Are we ready to fight a water war?
Regardless whether it was Mark Twain or Will Rogers, the man who said, “Whiskey is for drinking, water is for fighting over,” was not referring to the current troubles on the Mississippi River. This amusing quote may, however, prove to be clairvoyant if the drought plaguing the middle of country continues much longer.
Chances are few Vidalia residents have heard of The Colorado River Basin Water Demand and Supply Study. Given that the city leaders borrowed $6 million dollars due to abnormally low river levels, the study of the future water supply in Arizona, Colorado, New Mexico, Nevada and Utah could have a direct impact not just on Vidalia residents, but on all of those who live in the lower Mississippi River region.
One only has to drive across the bridge to see how low the river is. Thursday afternoon the river stood at 10.18 feet.
For months, river levels have been the lowest since 1988. That was two years before the Sydney A. Murray Jr. Hydroelectric Plant went into full-scale operations in 1990.
The abnormally low levels of the river have placed Vidalia in a bind. Low levels cut the output of the plant, thereby cutting a source of significant funds to the city. Reduced power output means a multi-million dollar loss to Vidalia’s budget.
Cities and states on the other side of the Rocky Mountains are facing a water shortage of their own. Rising populations have many western states looking for alternative water resources.
The Colorado River provides water for 30 million people and irrigation for nearly 4 million acres of the agricultural land. Two years ago, the U.S. Bureau of Reclamation began studying ways to address future water supply problems in this region.

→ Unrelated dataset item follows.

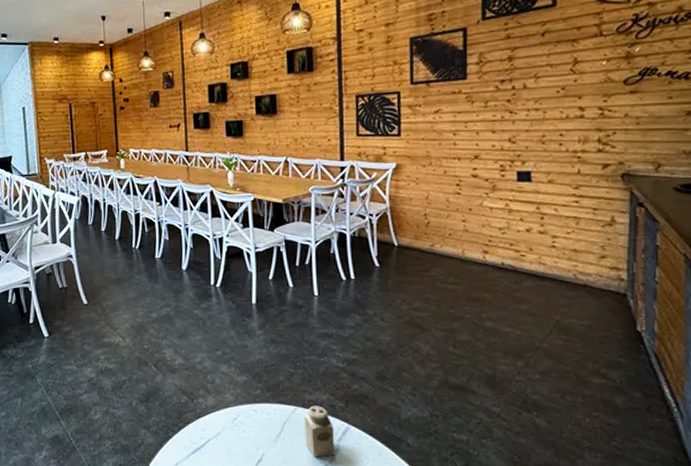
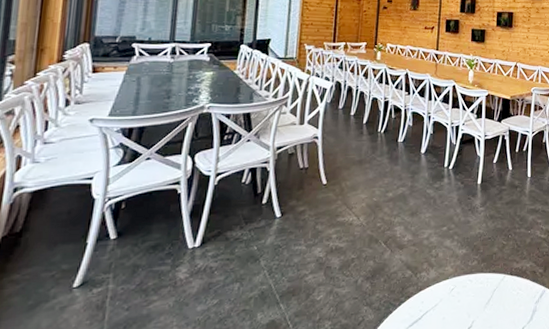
salt shaker: present [304,406,334,458] -> none [509,272,533,320]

This study culminated in a report issued earlier this year.
According to the basin study, the arid portion of the western United States is already using more water than is available. Problems will continue to worsen unless the region finds alternatives sources, the study warns.

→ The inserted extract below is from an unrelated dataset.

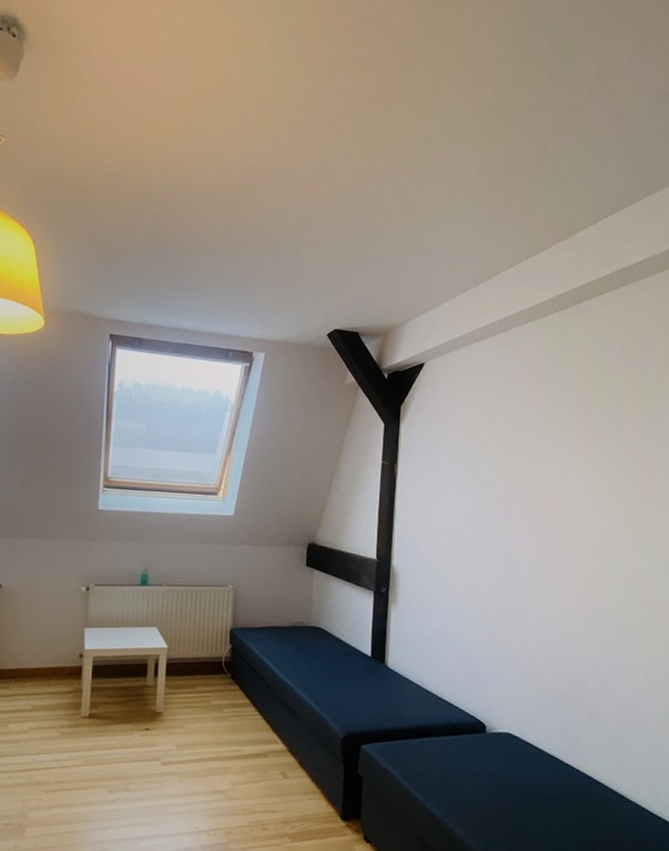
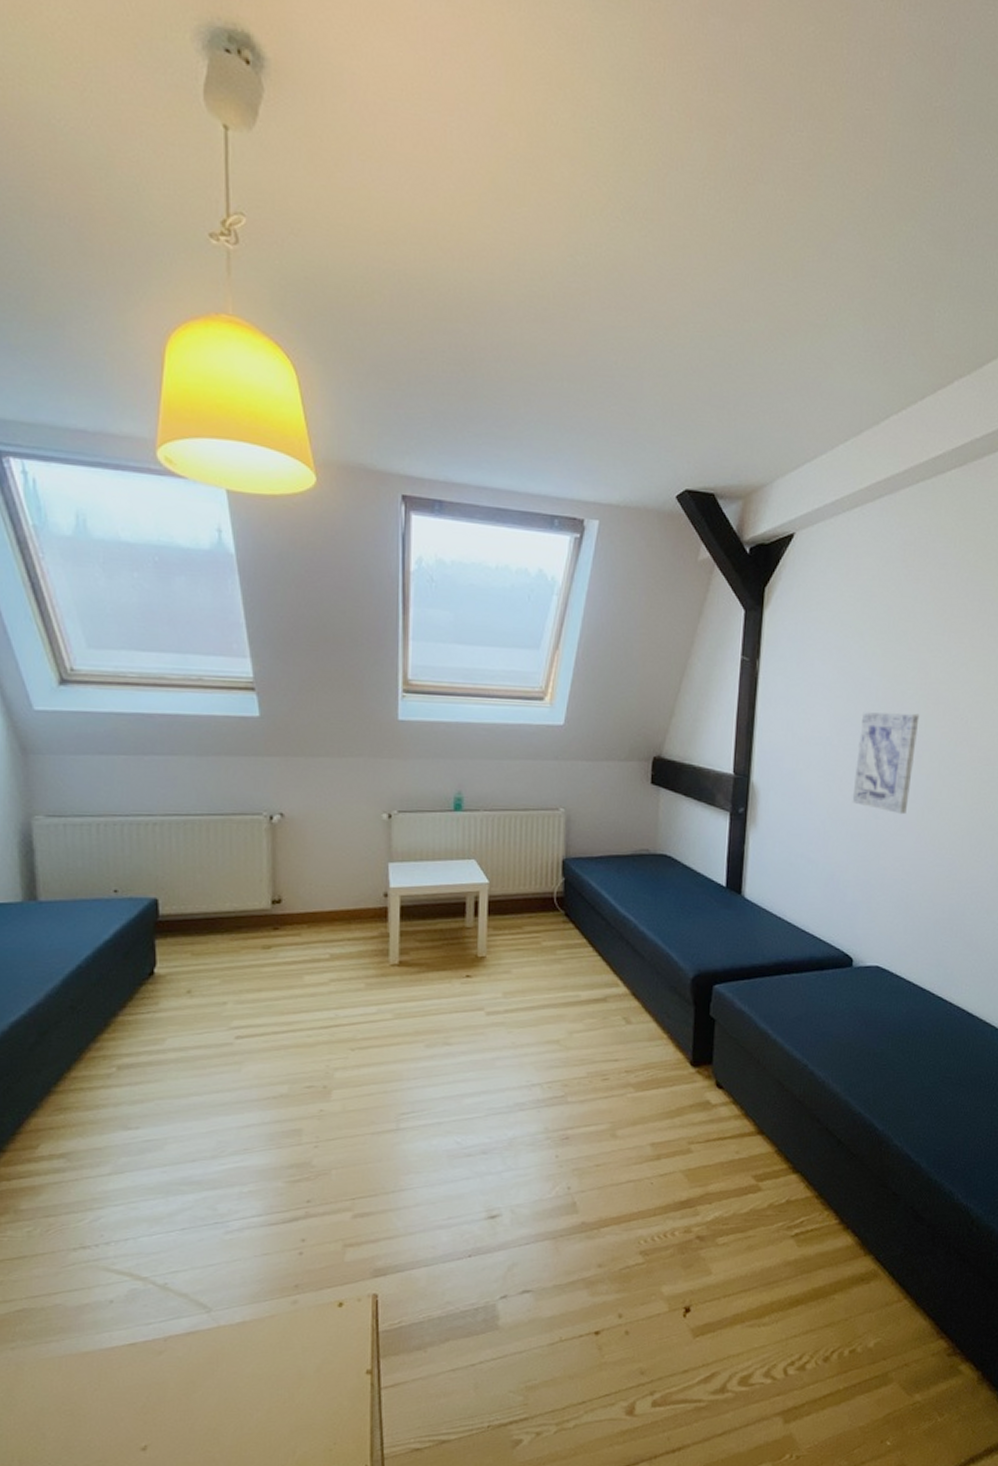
wall art: none [480,508,537,597] -> present [852,711,920,815]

This same study offers hundred of solutions to the problem. Believe it or not, one of the many alternatives suggested is to build a pipeline to remove water from the Missouri River and transport it more than 600 miles across the country to the Colorado River.
The Missouri is the same river over which a small skirmish recently broke out. Earlier this month, the Corps of Engineers cut the outflow of the river by two-thirds, meaning far less water runs into the Mississippi River. Despite pleas to keep the waters flowing, the Corps went ahead with its plan. The action worsened an already critical situation in St. Louis and other river towns downstream, including Vidalia.
With less water from the Missouri and no real significant rainfall, predictions show the river will drop another 3.5 feet in St. Louis by the middle of January. At that point, the river will be so low that the Corps may be forced to suspend barge traffic.
Whose water is it anyway? That is a question that will have to be answered soon. The basin study suggests that the Missouri has water to spare. Maybe the current troubles on the Mississippi River show otherwise.
Any movement to build a pipeline that will take out even more water from the Missouri River could surely start an even fiercer water war that will spread across the entire middle portion of the country.
The thought of it might have Vidalians ready to take up arms or maybe it will drive them to drink.
Either way, Mark Twain or Will Rogers was right.